_WHAT THE EXERCISE ASKS_
In the workers' compensation text, reproduce word for word the passage starting at "If an employer" and ending at "From Workers’ Compensation?".

If an employer is required to have workers’ compensation insurance, they must be in compliance with the law at any time they have employees. Otherwise, they could face penalties of $2,000 per 10-day period, plus the actual cost of the injured employee’s medical bills, which could amount to tens or even hundreds of thousands of dollars.

Employers that do not have a workers’ compensation policy must be able to prove they are exempt from coverage. So what types of businesses are exempt? It depends on the people working for the company and whether or not they are classified as employees.

Who is Exempt From Workers’ Compensation?

The following classifications of workers are not covered under workers’ compensation policies:

  • Volunteers for nonprofit organizations, unless they receive some form of compensation. Repayment for expenses incurred is not considered compensation, but room and board, stipends and monetary perks are considered compensation.
  • Licensed priests, ministers, rabbis and other members of religious orders.
  • Those solely performing teaching duties in an educational, charitable or religious institution.
  • Those who perform work duties and receive charitable aid in exchange.
  • Those covered under a different type of workers’ compensation system, such as federal government employees, railroad employees and maritime workers.
  • Those doing yard work or casual chores for pay, although those operating power-driven machinery must have workers’ compensation coverage.
  • Minor children and spouse of an employer who is a farmer

Independent Contractors vs. Employees

While companies do have to have workers’ compensation coverage on employees, they do not have to abide by labor laws if they have independent contractors. So what’s the difference?

Both can be hired to do the same work. However, employees must have taxes deducted from their pay. Independent contractors pay their own taxes and are not subject to labor laws.

_Tracking data for point correspondence_
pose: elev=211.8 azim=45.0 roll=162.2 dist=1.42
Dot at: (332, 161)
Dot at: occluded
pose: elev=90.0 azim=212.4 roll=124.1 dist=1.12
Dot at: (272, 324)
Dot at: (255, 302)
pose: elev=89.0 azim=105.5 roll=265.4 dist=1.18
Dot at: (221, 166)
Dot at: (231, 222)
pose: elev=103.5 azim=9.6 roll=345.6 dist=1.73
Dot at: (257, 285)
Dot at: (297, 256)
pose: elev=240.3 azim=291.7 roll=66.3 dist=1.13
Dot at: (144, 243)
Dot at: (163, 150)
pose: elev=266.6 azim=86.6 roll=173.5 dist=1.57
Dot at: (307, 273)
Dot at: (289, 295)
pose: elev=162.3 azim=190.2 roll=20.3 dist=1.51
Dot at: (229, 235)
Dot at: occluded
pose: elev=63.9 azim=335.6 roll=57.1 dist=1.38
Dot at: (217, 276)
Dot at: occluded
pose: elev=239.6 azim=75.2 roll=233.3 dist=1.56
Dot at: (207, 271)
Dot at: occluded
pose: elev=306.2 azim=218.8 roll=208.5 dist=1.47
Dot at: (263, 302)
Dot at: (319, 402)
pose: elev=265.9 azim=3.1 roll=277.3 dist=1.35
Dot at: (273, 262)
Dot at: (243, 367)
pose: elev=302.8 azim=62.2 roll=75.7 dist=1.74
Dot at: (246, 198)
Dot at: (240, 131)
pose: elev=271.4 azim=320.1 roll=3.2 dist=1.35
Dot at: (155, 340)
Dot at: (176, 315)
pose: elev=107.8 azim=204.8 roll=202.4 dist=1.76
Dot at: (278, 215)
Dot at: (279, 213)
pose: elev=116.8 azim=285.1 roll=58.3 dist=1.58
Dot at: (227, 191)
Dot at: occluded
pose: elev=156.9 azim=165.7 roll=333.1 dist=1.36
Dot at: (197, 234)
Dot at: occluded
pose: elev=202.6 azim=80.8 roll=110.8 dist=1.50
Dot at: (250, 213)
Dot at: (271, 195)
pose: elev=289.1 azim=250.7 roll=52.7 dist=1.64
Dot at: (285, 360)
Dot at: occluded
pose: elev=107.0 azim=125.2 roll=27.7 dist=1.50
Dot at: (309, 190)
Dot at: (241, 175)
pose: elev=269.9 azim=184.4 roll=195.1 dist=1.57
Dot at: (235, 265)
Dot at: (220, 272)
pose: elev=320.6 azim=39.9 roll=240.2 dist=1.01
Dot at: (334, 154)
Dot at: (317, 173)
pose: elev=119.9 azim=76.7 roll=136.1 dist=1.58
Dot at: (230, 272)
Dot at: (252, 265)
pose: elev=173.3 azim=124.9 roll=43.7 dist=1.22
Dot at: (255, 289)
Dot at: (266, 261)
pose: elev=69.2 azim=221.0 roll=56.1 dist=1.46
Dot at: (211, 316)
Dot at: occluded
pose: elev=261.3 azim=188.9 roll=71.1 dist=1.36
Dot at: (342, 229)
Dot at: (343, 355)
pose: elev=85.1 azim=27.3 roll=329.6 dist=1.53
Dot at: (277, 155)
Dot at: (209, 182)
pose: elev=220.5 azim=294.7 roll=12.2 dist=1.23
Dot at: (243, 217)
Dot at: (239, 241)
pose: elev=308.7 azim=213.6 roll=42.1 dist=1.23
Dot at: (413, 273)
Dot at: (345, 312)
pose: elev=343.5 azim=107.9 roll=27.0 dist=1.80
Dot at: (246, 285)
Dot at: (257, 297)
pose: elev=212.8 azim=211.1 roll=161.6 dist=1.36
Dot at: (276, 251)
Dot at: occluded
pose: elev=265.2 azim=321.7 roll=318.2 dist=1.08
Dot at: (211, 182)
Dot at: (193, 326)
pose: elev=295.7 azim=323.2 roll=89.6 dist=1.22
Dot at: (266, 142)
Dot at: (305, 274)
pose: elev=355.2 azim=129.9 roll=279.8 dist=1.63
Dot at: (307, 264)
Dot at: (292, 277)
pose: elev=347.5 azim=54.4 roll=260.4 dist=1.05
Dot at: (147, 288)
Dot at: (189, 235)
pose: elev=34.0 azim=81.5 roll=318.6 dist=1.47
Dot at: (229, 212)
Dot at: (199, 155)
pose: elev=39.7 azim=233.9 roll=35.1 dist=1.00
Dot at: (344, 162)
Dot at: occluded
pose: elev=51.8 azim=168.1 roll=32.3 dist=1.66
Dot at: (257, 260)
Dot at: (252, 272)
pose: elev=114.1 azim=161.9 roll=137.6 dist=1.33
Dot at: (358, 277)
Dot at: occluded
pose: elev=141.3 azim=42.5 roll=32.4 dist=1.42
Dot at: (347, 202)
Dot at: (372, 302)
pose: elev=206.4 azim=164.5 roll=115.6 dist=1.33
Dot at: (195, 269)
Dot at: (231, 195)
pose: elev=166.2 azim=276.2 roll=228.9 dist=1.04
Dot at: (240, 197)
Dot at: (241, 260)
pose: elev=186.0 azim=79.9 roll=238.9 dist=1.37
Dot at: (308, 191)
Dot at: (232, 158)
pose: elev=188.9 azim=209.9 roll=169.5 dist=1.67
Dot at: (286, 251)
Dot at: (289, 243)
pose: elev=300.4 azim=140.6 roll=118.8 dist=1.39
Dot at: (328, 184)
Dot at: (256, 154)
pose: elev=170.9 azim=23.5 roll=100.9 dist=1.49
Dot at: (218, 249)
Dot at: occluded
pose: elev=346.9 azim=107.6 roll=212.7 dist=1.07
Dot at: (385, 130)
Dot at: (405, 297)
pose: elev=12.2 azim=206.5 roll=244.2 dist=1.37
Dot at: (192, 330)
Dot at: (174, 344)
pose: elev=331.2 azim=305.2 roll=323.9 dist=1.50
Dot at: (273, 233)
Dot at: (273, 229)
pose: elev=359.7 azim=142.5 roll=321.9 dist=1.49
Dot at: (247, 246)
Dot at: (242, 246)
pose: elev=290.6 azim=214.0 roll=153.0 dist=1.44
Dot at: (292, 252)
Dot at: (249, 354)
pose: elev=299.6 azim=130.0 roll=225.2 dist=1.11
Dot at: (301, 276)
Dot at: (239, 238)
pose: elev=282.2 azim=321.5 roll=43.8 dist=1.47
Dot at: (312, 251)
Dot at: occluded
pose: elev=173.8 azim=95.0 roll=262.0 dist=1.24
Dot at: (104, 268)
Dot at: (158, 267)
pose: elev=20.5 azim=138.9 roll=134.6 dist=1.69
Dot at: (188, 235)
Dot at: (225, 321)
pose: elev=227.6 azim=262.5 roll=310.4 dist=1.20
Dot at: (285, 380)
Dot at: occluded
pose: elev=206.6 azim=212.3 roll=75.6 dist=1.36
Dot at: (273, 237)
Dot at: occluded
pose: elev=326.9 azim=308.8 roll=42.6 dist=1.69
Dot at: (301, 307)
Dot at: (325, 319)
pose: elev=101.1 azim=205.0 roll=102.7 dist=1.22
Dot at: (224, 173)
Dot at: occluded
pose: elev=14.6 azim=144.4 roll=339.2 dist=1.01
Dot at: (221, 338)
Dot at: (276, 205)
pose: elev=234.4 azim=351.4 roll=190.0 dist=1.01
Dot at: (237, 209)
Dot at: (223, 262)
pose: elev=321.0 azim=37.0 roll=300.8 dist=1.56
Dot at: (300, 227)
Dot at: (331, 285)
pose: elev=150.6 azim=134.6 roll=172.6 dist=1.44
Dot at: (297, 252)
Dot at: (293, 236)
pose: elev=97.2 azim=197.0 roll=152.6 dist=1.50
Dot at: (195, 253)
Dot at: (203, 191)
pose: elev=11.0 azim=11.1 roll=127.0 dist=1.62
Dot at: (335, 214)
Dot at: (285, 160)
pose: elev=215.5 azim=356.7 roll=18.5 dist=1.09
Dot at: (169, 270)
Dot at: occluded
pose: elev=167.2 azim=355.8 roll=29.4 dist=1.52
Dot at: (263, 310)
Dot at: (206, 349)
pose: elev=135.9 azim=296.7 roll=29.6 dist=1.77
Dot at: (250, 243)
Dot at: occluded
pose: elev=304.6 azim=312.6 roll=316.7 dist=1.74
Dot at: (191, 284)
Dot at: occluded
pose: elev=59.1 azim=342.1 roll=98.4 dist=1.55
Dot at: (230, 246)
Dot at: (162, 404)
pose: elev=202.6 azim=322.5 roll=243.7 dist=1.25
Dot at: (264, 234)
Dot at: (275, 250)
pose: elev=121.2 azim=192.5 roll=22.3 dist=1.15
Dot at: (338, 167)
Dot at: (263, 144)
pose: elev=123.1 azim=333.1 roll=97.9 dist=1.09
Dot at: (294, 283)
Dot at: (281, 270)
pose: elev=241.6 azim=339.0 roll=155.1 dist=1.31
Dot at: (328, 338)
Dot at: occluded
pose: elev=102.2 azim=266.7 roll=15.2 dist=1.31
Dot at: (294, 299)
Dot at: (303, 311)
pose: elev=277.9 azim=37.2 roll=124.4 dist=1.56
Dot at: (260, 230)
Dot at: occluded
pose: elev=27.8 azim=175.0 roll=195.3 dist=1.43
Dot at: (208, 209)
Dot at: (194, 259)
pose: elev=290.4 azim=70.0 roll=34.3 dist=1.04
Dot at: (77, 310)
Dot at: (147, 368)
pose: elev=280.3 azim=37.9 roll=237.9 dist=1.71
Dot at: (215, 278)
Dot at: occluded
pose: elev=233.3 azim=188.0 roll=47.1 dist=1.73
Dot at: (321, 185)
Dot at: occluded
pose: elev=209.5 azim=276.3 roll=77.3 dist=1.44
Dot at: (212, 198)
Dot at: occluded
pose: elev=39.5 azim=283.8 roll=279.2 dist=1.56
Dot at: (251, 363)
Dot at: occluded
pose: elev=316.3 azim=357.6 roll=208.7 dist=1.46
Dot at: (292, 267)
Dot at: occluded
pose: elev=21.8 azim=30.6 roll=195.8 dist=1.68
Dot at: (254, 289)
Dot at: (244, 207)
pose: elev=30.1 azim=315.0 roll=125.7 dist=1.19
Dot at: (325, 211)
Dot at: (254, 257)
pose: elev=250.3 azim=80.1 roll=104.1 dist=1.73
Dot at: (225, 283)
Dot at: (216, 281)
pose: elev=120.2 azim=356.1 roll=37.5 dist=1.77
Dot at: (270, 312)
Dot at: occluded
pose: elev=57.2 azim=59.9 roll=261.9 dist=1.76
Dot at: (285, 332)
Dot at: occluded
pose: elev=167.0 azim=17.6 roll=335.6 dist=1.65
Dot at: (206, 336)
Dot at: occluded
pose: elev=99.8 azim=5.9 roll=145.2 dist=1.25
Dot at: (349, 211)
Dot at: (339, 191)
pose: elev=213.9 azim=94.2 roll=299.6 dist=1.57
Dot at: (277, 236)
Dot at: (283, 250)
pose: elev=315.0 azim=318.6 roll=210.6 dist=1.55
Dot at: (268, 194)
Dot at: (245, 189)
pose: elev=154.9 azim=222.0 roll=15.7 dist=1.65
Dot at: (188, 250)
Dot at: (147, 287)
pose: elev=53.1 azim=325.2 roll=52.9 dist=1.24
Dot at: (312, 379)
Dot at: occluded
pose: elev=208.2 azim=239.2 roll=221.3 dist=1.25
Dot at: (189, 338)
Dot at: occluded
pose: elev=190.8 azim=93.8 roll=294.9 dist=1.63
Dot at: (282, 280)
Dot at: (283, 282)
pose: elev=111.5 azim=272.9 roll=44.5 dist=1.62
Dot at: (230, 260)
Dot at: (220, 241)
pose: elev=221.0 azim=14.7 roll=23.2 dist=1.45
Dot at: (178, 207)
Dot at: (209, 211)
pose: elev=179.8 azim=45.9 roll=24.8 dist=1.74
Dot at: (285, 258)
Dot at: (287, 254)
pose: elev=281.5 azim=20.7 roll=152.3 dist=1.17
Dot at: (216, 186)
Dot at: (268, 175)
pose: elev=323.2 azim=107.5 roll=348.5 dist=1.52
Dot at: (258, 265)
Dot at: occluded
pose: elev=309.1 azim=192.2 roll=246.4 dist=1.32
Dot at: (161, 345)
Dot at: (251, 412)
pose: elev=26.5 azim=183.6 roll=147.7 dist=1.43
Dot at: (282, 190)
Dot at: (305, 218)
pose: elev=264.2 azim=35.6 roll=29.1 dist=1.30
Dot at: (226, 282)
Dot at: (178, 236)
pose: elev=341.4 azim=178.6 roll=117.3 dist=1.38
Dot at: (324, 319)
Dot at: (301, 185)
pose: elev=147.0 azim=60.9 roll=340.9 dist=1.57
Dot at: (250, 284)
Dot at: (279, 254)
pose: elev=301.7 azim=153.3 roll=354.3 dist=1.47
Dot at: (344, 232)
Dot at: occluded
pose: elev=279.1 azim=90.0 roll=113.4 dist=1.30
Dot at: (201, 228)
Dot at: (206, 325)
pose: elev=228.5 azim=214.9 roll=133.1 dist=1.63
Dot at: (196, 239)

_PROBLEM SOLUTION_
If an employer is required to have workers’ compensation insurance, they must be in compliance with the law at any time they have employees. Otherwise, they could face penalties of $2,000 per 10-day period, plus the actual cost of the injured employee’s medical bills, which could amount to tens or even hundreds of thousands of dollars.

Employers that do not have a workers’ compensation policy must be able to prove they are exempt from coverage. So what types of businesses are exempt? It depends on the people working for the company and whether or not they are classified as employees.

Who is Exempt From Workers’ Compensation?